Thomas Edison State College Offers Internet Access to the Visually Impaired

 Thomas Edison State College in Trenton, New Jersey, is a strong believer in providing inclusive education beyond the typical classroom setting. The college enables adult students throughout the U.S. and around the world to take courses and earn degrees in a variety of methods including their On-Line Computer Classroom.

Yet its inclusiveness was put to the test in considering the needs of a population that could not be served by traditional online methods. Thomas Edison State College provides its students with courses and information such as curriculum, class schedules, advisement and e-mail privileges via the college's proprietary network. Unfortunately, this platform cannot readily serve potential students whose computer access is limited by visual impairment. Indeed, computer access for the visually impaired was, for many years, available only with the help of very expensive hardware and special software additions to existing programs.

Now the online world, with its emphasis on graphics and the clicking of a mouse on icons, literally locks the visually impaired out of cyberspace. And Thomas Edison State College, with plans to change its platforms from a proprietary network to an HTML text-based Internet system, would be working against its mission of inclusiveness and thus contributing to the dilemma facing its visually impaired students.

A Talking Web Browser

The college's solution came almost by accident when Drew Hopkins, director of MIS, noticed the Web cite design work created for the City of Trenton by Ray Ingram, a local cyber-designer. Hopkins invited Ingram to re-design Thomas Edison's Web site (www.tesc.edu) and, during that period, learned that Ingram was in the process of creating a new company with a special mission: providing Internet access to the blind.

Ingram's nascent company, The Productivity Works, developed pwWebSpeak, a speaking, large-type Web browser that enables the visually impaired to explore the World Wide Web. Created for the Windows environment (3.1, 3.11, 95), pwWebSpeak technology is specifically designed to remedy the obstacles facing the visually impaired: the Web browser itself interacts directly with the information on Web pages, translating this data into speech.
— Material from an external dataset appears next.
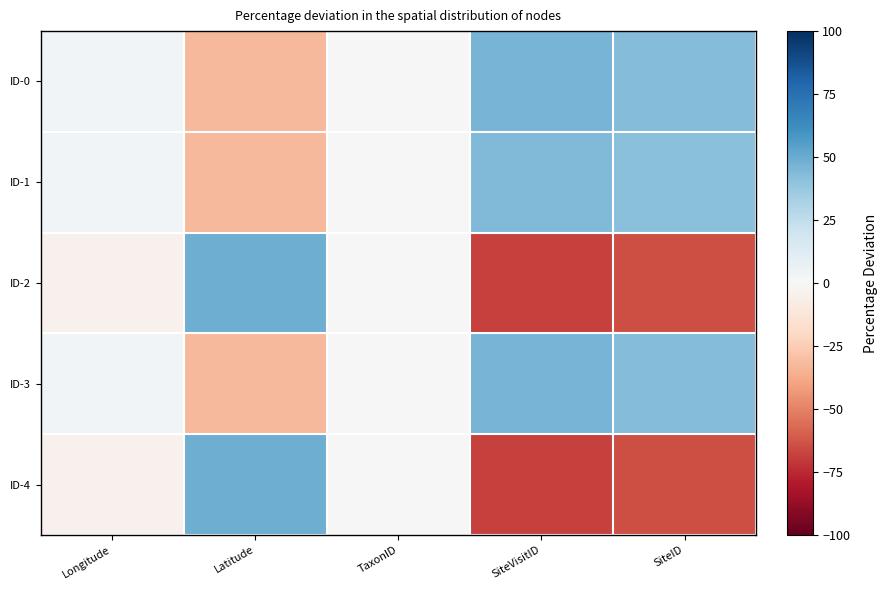

Between Latitude and SiteVisitID, which is larger?

SiteVisitID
The software navigates the user through the structure of a document based on its contents, rather than scrolling and interpreting a structured screen display. Unlike previous technologies that attempted to cover the same ground, pwWebSpeak understands the HTML constructs, thereby automatically bypassing any constructs that have no relation to the information content of the document.

The pwWebSpeak software supplies both speech and large-character interpretation of Web pages. The software's architecture supports multiple modalities for control and display, thereby facilitating access to Web-based information by a wide range of students and staff.

Further appealing to Hopkins' sense of educational all-inclusiveness were the further uses of the technology. As a speaking Web browser that reads aloud a Web page's contents, pwWebSpeak also opened cyberspace to students with dyslexia, for whom reading is often a frustrating obstacle course. Now dyslexic students can literally have Web sites read aloud rather than suffer through the confusion of not being able to comprehend the text on the monitors before them.

A Single, Universal Access Point

On June 17, 1996, Thomas Edison State College became the first educational institution to license pwWebSpeak. The license agreement allows the school to offer pwWebSpeak to students, staff and faculty, providing a new avenue of access to the wealth of information and research material available on the Internet. "Thomas Edison State College is well known for reaching out to those who are often overlooked in their pursuit of learning," explains Hopkins. "I believe this effort and pwWebSpeak fit our pattern of innovation. We are pleased to be part of this project."

Implementing pwWebSpeak is part of the college's concentrated push towards total Internet access. Thomas Edison College is currently developing applications for the Internet that mimic those presently available on the school's proprietary network. "We want to create a single access point for all of the colleges services by developing intuitive applications for both students and faculty," says Hopkins. "In an environment where students of a single institution are located all over the world, ease of use and access are the keys to success."

The college currently offers a Masters in Science and Management degree that uses the Internet, which they plan to use as a blueprint for designing similar online services. Over the next year, most if not all, the services offered on the college's proprietary network will be transferred to the Internet. This means that students will be able to access class schedules, courses and course information, ask billing questions, receive academic advisement, as well as obtain detailed information about enrollment and transfer credits, all via the Internet.

There are also plans to create a "chat engine" that will not only enable faculty and students to communicate, but will also create an atmosphere of community by allowing students to casually chat with each other and keep up with current collegiate events. In instruction, a classroom-type atmosphere will be created by having faculty use the chat engine to post questions, enabling students to respond to both the professor and fellow students. Furthermore, much of a course's reference material will be made available online, saving students both time and expense in obtaining them.

The design for the college's new Internet service is taking place entirely in-house, with new courses added according to demand. As more of the proprietary network is transferred to the Internet, the Thomas Edison College, with the help of pwWebSpeak, will soon hold the distinction of being the only college to offer truly universal access to all of its programs and services.